To address the issue, update vSphere to v6.5 update 2 or later. Or, you can stop the bosh-health-check to slow down the increase in vSAN object count.

Indicator Protocol Beta Dashboard Displays Error Due to Log Cache

Occasionally, the Indicator Protocol Beta Dashboard charts will fail to load with the error: "Error fetching graph data.".

These charts are populated using Log Cache, which is part of Loggregator and will fail periodically due to Log Cache timing out while attempting to process the data.

No corrective action is required and it will self-resolve if possible.

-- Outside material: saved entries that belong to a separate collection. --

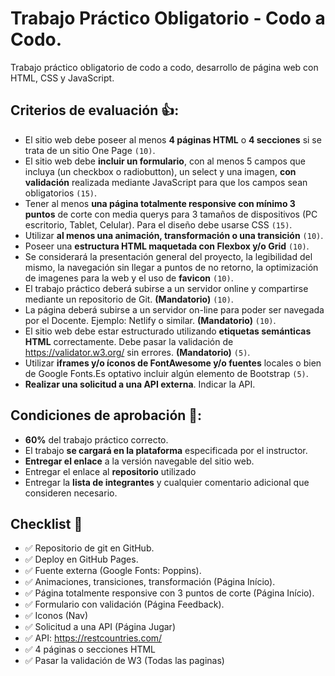 # Trabajo Práctico Obligatorio - Codo a Codo.

Trabajo práctico obligatorio de codo a codo, desarrollo de página web con HTML, CSS y JavaScript.

## Criterios de evaluación 👍:

- El sitio web debe poseer al menos **4 páginas HTML** o **4 secciones** si se trata de un sitio One Page `(10)`.
- El sitio web debe **incluir un formulario**, con al menos 5 campos que incluya (un checkbox o radiobutton), un select y una imagen, **con validación** realizada mediante JavaScript para que los campos sean obligatorios `(15)`.
- Tener al menos **una página totalmente responsive con mínimo 3 puntos** de corte con media querys para 3 tamaños de dispositivos (PC escritorio, Tablet, Celular). Para el diseño debe usarse CSS `(15)`.
- Utilizar **al menos una animación, transformación o una transición** `(10)`.
- Poseer una **estructura HTML maquetada con Flexbox y/o Grid** `(10)`.
- Se considerará la presentación general del proyecto, la legibilidad del mismo, la navegación sin llegar a puntos de no retorno, la optimización de imagenes para la web y el uso de **favicon** `(10)`.
- El trabajo práctico deberá subirse a un servidor online y compartirse mediante un repositorio de Git. **(Mandatorio)** `(10)`.
- La página deberá subirse a un servidor on-line para poder ser navegada por el Docente. Ejemplo: Netlify o similar. **(Mandatorio)** `(10)`.
- El sitio web debe estar estructurado utilizando **etiquetas semánticas HTML** correctamente. Debe pasar la validación de https://validator.w3.org/ sin errores. **(Mandatorio)** `(5)`.
- Utilizar **iframes y/o íconos de FontAwesome y/o fuentes** locales o bien de Google Fonts.Es optativo incluir algún elemento de Bootstrap `(5)`.
- **Realizar una solicitud a una API externa**. Indicar la API.

## Condiciones de aprobación 🗿:

- **60%** del trabajo práctico correcto.
- El trabajo **se cargará en la plataforma** especificada por el instructor.
- **Entregar el enlace** a la versión navegable del sitio web.
- Entregar el enlace al **repositorio** utilizado
- Entregar la **lista de integrantes** y cualquier comentario adicional que consideren necesario.

## Checklist 📝

- ✅ Repositorio de git en GitHub.
- ✅ Deploy en GitHub Pages.
- ✅ Fuente externa (Google Fonts: Poppins).
- ✅ Animaciones, transiciones, transformación (Página Início).
- ✅ Página totalmente responsive con 3 puntos de corte (Página Início).
- ✅ Formulario con validación (Página Feedback).
- ✅ Iconos (Nav)
- ✅ Solicitud a una API (Página Jugar)
- ✅ API: https://restcountries.com/
- ✅ 4 páginas o secciones HTML
- ✅ Pasar la validación de W3 (Todas las paginas)
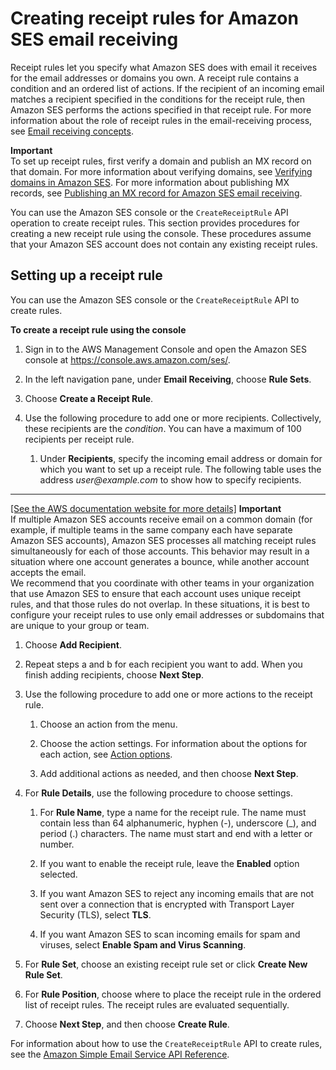 # Creating receipt rules for Amazon SES email receiving<a name="receiving-email-receipt-rules"></a>

Receipt rules let you specify what Amazon SES does with email it receives for the email addresses or domains you own\. A receipt rule contains a condition and an ordered list of actions\. If the recipient of an incoming email matches a recipient specified in the conditions for the receipt rule, then Amazon SES performs the actions specified in that receipt rule\. For more information about the role of receipt rules in the email\-receiving process, see [Email receiving concepts](receiving-email-concepts.md)\.

**Important**  
To set up receipt rules, first verify a domain and publish an MX record on that domain\. For more information about verifying domains, see [Verifying domains in Amazon SES](verify-domains.md)\. For more information about publishing MX records, see [Publishing an MX record for Amazon SES email receiving](receiving-email-mx-record.md)\.

You can use the Amazon SES console or the `CreateReceiptRule` API operation to create receipt rules\. This section provides procedures for creating a new receipt rule using the console\. These procedures assume that your Amazon SES account does not contain any existing receipt rules\.

## Setting up a receipt rule<a name="receiving-email-receipt-rules-set-up"></a>

You can use the Amazon SES console or the `CreateReceiptRule` API to create rules\.

**To create a receipt rule using the console**

1. Sign in to the AWS Management Console and open the Amazon SES console at [https://console\.aws\.amazon\.com/ses/](https://console.aws.amazon.com/ses/)\.

1. In the left navigation pane, under **Email Receiving**, choose **Rule Sets**\.

1. Choose **Create a Receipt Rule**\.

1. Use the following procedure to add one or more recipients\. Collectively, these recipients are the *condition*\. You can have a maximum of 100 recipients per receipt rule\.

   1. Under **Recipients**, specify the incoming email address or domain for which you want to set up a receipt rule\. The following table uses the address *user@example\.com* to show how to specify recipients\.  
****    
[\[See the AWS documentation website for more details\]](http://docs.aws.amazon.com/ses/latest/DeveloperGuide/receiving-email-receipt-rules.html)
**Important**  
If multiple Amazon SES accounts receive email on a common domain \(for example, if multiple teams in the same company each have separate Amazon SES accounts\), Amazon SES processes all matching receipt rules simultaneously for each of those accounts\. This behavior may result in a situation where one account generates a bounce, while another account accepts the email\.  
We recommend that you coordinate with other teams in your organization that use Amazon SES to ensure that each account uses unique receipt rules, and that those rules do not overlap\. In these situations, it is best to configure your receipt rules to use only email addresses or subdomains that are unique to your group or team\.

   1. Choose **Add Recipient**\.

   1. Repeat steps a and b for each recipient you want to add\. When you finish adding recipients, choose **Next Step**\.

1. Use the following procedure to add one or more actions to the receipt rule\.

   1. Choose an action from the menu\.

   1. Choose the action settings\. For information about the options for each action, see [Action options](receiving-email-action.md)\.

   1. Add additional actions as needed, and then choose **Next Step**\.

1. For **Rule Details**, use the following procedure to choose settings\.

   1. For **Rule Name**, type a name for the receipt rule\. The name must contain less than 64 alphanumeric, hyphen \(\-\), underscore \(\_\), and period \(\.\) characters\. The name must start and end with a letter or number\.

   1. If you want to enable the receipt rule, leave the **Enabled** option selected\.

   1. If you want Amazon SES to reject any incoming emails that are not sent over a connection that is encrypted with Transport Layer Security \(TLS\), select **TLS**\. 

   1. If you want Amazon SES to scan incoming emails for spam and viruses, select **Enable Spam and Virus Scanning**\.

1. For **Rule Set**, choose an existing receipt rule set or click **Create New Rule Set**\.

1. For **Rule Position**, choose where to place the receipt rule in the ordered list of receipt rules\. The receipt rules are evaluated sequentially\.

1. Choose **Next Step**, and then choose **Create Rule**\.

For information about how to use the `CreateReceiptRule` API to create rules, see the [Amazon Simple Email Service API Reference](https://docs.aws.amazon.com/ses/latest/APIReference/API_CreateReceiptRule.html)\. 
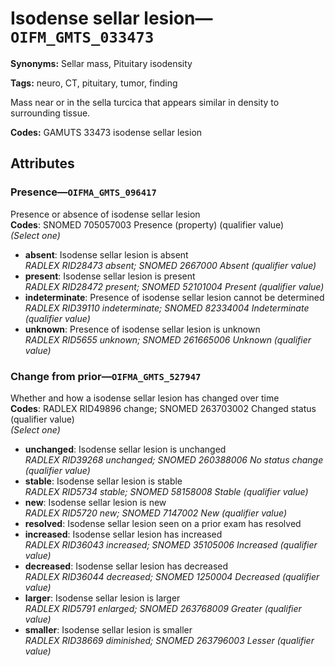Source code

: # Isodense sellar lesion—`OIFM_GMTS_033473`

**Synonyms:** Sellar mass, Pituitary isodensity

**Tags:** neuro, CT, pituitary, tumor, finding

Mass near or in the sella turcica that appears similar in density to surrounding tissue.

**Codes:** GAMUTS 33473 isodense sellar lesion

## Attributes

### Presence—`OIFMA_GMTS_096417`

Presence or absence of isodense sellar lesion  
**Codes**: SNOMED 705057003 Presence (property) (qualifier value)  
*(Select one)*

- **absent**: Isodense sellar lesion is absent  
_RADLEX RID28473 absent; SNOMED 2667000 Absent (qualifier value)_
- **present**: Isodense sellar lesion is present  
_RADLEX RID28472 present; SNOMED 52101004 Present (qualifier value)_
- **indeterminate**: Presence of isodense sellar lesion cannot be determined  
_RADLEX RID39110 indeterminate; SNOMED 82334004 Indeterminate (qualifier value)_
- **unknown**: Presence of isodense sellar lesion is unknown  
_RADLEX RID5655 unknown; SNOMED 261665006 Unknown (qualifier value)_

### Change from prior—`OIFMA_GMTS_527947`

Whether and how a isodense sellar lesion has changed over time  
**Codes**: RADLEX RID49896 change; SNOMED 263703002 Changed status (qualifier value)  
*(Select one)*

- **unchanged**: Isodense sellar lesion is unchanged  
_RADLEX RID39268 unchanged; SNOMED 260388006 No status change (qualifier value)_
- **stable**: Isodense sellar lesion is stable  
_RADLEX RID5734 stable; SNOMED 58158008 Stable (qualifier value)_
- **new**: Isodense sellar lesion is new  
_RADLEX RID5720 new; SNOMED 7147002 New (qualifier value)_
- **resolved**: Isodense sellar lesion seen on a prior exam has resolved  
- **increased**: Isodense sellar lesion has increased  
_RADLEX RID36043 increased; SNOMED 35105006 Increased (qualifier value)_
- **decreased**: Isodense sellar lesion has decreased  
_RADLEX RID36044 decreased; SNOMED 1250004 Decreased (qualifier value)_
- **larger**: Isodense sellar lesion is larger  
_RADLEX RID5791 enlarged; SNOMED 263768009 Greater (qualifier value)_
- **smaller**: Isodense sellar lesion is smaller  
_RADLEX RID38669 diminished; SNOMED 263796003 Lesser (qualifier value)_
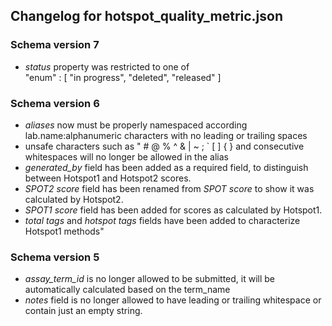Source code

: ## Changelog for hotspot_quality_metric.json

### Schema version 7

* *status* property was restricted to one of  
    "enum" : [
        "in progress",
        "deleted",
        "released"
    ]

### Schema version 6

* *aliases* now must be properly namespaced according lab.name:alphanumeric characters with no leading or trailing spaces
* unsafe characters such as " # @ % ^ & | ~ ; ` [ ] { } and consecutive whitespaces will no longer be allowed in the alias
* *generated_by* field has been added as a required field, to distinguish between Hotspot1 and Hotspot2 scores.
* *SPOT2 score* field has been renamed from *SPOT score* to show it was calculated by Hotspot2.
* *SPOT1 score* field has been added for scores as calculated by Hotspot1.
* *total tags* and *hotspot tags* fields have been added to characterize Hotspot1 methods"

### Schema version 5

* *assay_term_id* is no longer allowed to be submitted, it will be automatically calculated based on the term_name
* *notes* field is no longer allowed to have leading or trailing whitespace or contain just an empty string.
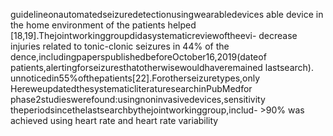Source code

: guidelineonautomatedseizuredetectionusingwearabledevices able device in the home environment of the patients helped
[18,19].Thejointworkinggroupdidasystematicreviewoftheevi- decrease injuries related to tonic-clonic seizures in 44% of the
dence,includingpaperspublishedbeforeOctober16,2019(dateof patients,alertingforseizuresthatotherwisewouldhaveremained
lastsearch). unnoticedin55%ofthepatients[22].Forotherseizuretypes,only
HereweupdatedthesystematicliteraturesearchinPubMedfor phase2studieswerefound:usingnoninvasivedevices,sensitivity
theperiodsincethelastsearchbythejointworkinggroup,includ- >90% was achieved using heart rate and heart rate variability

Healthwatch Reports False Capacity Metrics for Isolation Segments Without Placement Tags

In PAS v2.8, a new feature in the Isolation Segment Tile allows you to deploy compute isolation segments without placement tags. This allows you to deploy a separate group of Diego Cells without isolating the Cell capacity from other apps. For more information about this feature, see Compute and Networking Isolation in Pivotal Isolation Segment v2.8 Release Notes.

If you deploy compute isolation segments without placement tags, Healthwatch cannot accurately measure and report on capacity. Capacity charts, calculated capacity metrics such as Free Chunks, and capacity alerts may incorrectly report a lower capacity than is available for apps.